Sunday, March 6, 2011

Yoga Meltdowns...Didn't see those coming.


Lessons learned so far in the Bikram Yoga 60 day Challenge:

1.  If I don't replace my electrolytes I start to cry.  I have been getting a little weepy after I get home from class for no apparent reason.  I think I need to make a more conscious effort to do a little electrolyte replacement right after class.  You would think that I would know this after being a runner for so many years.  I'm drinking plenty of water but very little else.  It's funny but certain things just don't sound good now.  Gatorade is one of them, too sweet.   Ack.  I know there are other options.  Coconut juice is yummy.  And I actually created a yoga cocktail of 3/4 sparkling water and 1/4 watermelon juice.  Yum!  I put it in a wine glass just because.  I am going to try drinking a coconut water right after class and see if that helps with the waterworks.     

2.  Bikram yoga may be better than therapy.  If I can't stop crying, I will go on to theory number two.  It may be that my electrolytes are fine.  It may be that  I am literally sweating out heartache from my life. I think there is a song in there somewhere.  I have a fair amount of pain that I have suppressed over the years.  Everything from feelings of guilt that I gave birth to a special needs child.  My ongoing heartache for him that keeps coming up now that he has reached middle school and is struggling to figure out where he fits in with his differences.  The buried hurt of rejection from men I thought I loved.  The resentment I have towards my mentors who have left me alone at my law firm while they go fulfill their goals and dreams.  Selfish, selfish, selfish.  I think I may actually be sweating this crap out of me.  Is that possible?  I have actually read in blogs from other people crazy enough to undertake the 60 day challenge that Bikram yoga meltdowns are not that uncommon. Apparently, the yoga stirs up a lot of toxins, including emotional toxins that may have been sitting in the bottom of your broken heart for decades.  Well, I didn't exactly read that...but that is kind of my interpretation of it.  I have read that the Birkram yoga meltdowns pass and you are fine after a week or two.  Hopefully that is true.  And hopefully I really am going to be able to leave some of this stuff on the mat.  I know this sounds a little new-agy for me.  I'm really not a new age kind of girl.  For now I'm going with the electrolyte theory but I am aware that something else maybe going on here.

▶ Information given
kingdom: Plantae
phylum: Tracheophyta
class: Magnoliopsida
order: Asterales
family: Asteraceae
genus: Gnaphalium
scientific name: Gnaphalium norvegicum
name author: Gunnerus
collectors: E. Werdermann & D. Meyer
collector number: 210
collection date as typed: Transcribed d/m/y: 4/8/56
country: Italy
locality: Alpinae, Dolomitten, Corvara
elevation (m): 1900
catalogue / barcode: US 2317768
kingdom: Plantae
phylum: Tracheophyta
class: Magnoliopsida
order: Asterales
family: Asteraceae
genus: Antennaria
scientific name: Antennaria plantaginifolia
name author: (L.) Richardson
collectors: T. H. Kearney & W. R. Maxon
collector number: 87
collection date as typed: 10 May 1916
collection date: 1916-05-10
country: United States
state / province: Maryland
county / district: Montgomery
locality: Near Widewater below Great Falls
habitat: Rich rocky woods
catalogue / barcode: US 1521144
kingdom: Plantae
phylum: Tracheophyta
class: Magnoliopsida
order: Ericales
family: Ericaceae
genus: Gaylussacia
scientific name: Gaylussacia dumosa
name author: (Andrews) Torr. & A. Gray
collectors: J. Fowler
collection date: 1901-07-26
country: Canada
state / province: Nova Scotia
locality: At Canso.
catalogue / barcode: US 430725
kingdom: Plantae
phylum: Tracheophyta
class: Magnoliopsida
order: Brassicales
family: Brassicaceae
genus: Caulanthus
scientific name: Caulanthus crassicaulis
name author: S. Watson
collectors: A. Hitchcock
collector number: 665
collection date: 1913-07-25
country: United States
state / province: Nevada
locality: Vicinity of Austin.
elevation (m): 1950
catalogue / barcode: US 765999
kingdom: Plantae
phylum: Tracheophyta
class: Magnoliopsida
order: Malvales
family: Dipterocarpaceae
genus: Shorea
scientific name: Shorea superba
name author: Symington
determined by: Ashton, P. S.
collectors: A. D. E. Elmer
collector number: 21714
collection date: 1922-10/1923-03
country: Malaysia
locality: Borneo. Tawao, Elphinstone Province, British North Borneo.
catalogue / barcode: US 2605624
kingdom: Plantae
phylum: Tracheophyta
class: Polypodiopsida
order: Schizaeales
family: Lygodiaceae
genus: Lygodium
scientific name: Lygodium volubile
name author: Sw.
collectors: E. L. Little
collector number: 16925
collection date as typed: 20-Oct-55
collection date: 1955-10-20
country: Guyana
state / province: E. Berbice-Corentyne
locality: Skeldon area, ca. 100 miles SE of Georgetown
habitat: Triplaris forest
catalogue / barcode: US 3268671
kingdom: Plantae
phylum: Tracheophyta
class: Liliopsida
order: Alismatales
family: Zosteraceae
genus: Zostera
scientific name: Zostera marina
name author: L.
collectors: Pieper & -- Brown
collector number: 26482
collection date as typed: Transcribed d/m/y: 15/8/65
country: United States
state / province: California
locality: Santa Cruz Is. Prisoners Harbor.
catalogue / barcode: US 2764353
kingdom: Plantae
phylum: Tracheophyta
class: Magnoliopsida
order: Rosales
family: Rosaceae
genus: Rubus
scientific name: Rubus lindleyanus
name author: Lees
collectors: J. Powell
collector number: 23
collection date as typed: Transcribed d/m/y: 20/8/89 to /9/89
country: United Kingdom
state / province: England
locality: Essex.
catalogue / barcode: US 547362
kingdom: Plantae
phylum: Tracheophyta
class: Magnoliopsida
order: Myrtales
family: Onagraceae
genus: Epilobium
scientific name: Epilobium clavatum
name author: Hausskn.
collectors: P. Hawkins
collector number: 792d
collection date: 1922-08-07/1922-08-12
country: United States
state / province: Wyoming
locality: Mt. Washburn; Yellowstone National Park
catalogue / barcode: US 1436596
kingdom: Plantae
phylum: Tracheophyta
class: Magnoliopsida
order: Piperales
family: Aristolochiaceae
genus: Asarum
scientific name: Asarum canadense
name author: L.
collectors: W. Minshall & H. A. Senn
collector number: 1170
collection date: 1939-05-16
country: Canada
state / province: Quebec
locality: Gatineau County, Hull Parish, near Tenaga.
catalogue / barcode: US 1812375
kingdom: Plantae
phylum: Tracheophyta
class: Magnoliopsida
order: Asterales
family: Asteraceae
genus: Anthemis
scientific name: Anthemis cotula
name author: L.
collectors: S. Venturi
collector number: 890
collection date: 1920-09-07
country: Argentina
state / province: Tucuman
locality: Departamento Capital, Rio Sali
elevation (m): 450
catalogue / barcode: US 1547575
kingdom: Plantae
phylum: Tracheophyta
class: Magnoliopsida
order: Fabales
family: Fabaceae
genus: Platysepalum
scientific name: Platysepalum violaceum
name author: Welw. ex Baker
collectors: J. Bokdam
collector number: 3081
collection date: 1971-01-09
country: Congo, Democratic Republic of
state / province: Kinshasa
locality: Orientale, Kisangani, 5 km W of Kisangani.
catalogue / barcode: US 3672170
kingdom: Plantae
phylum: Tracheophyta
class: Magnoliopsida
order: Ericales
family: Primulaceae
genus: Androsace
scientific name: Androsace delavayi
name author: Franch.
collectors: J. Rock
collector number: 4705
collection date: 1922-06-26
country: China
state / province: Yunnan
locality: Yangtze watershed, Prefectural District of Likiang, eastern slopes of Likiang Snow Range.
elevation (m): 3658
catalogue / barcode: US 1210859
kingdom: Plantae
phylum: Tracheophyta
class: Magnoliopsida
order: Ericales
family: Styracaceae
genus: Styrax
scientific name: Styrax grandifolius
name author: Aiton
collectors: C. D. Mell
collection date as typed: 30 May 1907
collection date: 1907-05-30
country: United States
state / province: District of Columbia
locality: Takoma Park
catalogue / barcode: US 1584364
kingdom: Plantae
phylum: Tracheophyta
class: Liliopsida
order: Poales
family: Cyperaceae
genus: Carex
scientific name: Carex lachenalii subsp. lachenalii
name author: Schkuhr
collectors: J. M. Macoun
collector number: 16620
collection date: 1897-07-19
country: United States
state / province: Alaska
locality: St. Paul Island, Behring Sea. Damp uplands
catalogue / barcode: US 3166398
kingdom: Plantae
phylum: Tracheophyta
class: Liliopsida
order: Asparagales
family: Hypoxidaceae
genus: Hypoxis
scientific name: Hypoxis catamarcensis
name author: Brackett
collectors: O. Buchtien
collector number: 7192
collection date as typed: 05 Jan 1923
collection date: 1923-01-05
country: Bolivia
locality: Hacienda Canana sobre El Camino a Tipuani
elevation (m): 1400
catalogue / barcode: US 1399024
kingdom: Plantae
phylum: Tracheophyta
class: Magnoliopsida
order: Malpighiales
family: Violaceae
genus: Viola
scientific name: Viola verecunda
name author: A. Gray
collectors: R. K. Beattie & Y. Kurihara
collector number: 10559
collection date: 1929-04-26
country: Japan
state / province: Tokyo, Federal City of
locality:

▶ Instructions to follow
Answer these questions from the yoga blog post.
1. What proportions of sparkling water and watermelon juice make up the writer's "yoga cocktail"?
2. What does the writer plan to drink right after class to see if it helps?
3. According to what the writer has read, after how long do Bikram yoga meltdowns pass?

▶ Output of the task
1. Three-quarters sparkling water and one-quarter watermelon juice.
2. A coconut water.
3. After a week or two.